* [Aim of the exercise] Produce an exact copy of the data below.

━━━━━ Input data ━━━━━

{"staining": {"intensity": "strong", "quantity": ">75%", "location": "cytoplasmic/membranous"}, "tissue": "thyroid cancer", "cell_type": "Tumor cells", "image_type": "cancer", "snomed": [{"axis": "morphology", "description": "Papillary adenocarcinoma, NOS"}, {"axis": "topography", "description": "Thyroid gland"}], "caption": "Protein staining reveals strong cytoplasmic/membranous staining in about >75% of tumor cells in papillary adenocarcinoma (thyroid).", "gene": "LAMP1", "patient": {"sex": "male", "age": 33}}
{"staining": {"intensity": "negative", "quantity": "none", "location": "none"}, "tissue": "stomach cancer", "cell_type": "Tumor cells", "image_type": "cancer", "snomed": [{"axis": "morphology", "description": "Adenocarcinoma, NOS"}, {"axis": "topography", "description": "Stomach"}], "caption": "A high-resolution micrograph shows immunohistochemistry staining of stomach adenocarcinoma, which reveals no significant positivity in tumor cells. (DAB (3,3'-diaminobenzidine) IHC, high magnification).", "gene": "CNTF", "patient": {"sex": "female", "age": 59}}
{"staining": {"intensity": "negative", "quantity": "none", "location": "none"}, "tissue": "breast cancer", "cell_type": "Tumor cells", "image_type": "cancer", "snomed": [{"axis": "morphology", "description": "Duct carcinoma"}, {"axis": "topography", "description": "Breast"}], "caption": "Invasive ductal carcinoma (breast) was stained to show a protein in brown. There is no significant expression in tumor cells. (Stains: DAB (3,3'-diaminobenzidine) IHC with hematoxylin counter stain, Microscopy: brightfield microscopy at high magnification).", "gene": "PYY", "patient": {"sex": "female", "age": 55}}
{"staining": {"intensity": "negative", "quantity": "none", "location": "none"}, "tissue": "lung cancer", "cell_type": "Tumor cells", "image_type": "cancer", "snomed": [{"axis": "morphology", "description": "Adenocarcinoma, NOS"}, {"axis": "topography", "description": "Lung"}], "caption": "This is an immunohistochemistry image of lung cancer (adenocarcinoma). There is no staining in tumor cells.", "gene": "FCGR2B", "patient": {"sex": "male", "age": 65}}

━━━━━

* [Task answer]
{"staining": {"intensity": "strong", "quantity": ">75%", "location": "cytoplasmic/membranous"}, "tissue": "thyroid cancer", "cell_type": "Tumor cells", "image_type": "cancer", "snomed": [{"axis": "morphology", "description": "Papillary adenocarcinoma, NOS"}, {"axis": "topography", "description": "Thyroid gland"}], "caption": "Protein staining reveals strong cytoplasmic/membranous staining in about >75% of tumor cells in papillary adenocarcinoma (thyroid).", "gene": "LAMP1", "patient": {"sex": "male", "age": 33}}
{"staining": {"intensity": "negative", "quantity": "none", "location": "none"}, "tissue": "stomach cancer", "cell_type": "Tumor cells", "image_type": "cancer", "snomed": [{"axis": "morphology", "description": "Adenocarcinoma, NOS"}, {"axis": "topography", "description": "Stomach"}], "caption": "A high-resolution micrograph shows immunohistochemistry staining of stomach adenocarcinoma, which reveals no significant positivity in tumor cells. (DAB (3,3'-diaminobenzidine) IHC, high magnification).", "gene": "CNTF", "patient": {"sex": "female", "age": 59}}
{"staining": {"intensity": "negative", "quantity": "none", "location": "none"}, "tissue": "breast cancer", "cell_type": "Tumor cells", "image_type": "cancer", "snomed": [{"axis": "morphology", "description": "Duct carcinoma"}, {"axis": "topography", "description": "Breast"}], "caption": "Invasive ductal carcinoma (breast) was stained to show a protein in brown. There is no significant expression in tumor cells. (Stains: DAB (3,3'-diaminobenzidine) IHC with hematoxylin counter stain, Microscopy: brightfield microscopy at high magnification).", "gene": "PYY", "patient": {"sex": "female", "age": 55}}
{"staining": {"intensity": "negative", "quantity": "none", "location": "none"}, "tissue": "lung cancer", "cell_type": "Tumor cells", "image_type": "cancer", "snomed": [{"axis": "morphology", "description": "Adenocarcinoma, NOS"}, {"axis": "topography", "description": "Lung"}], "caption": "This is an immunohistochemistry image of lung cancer (adenocarcinoma). There is no staining in tumor cells.", "gene": "FCGR2B", "patient": {"sex": "male", "age": 65}}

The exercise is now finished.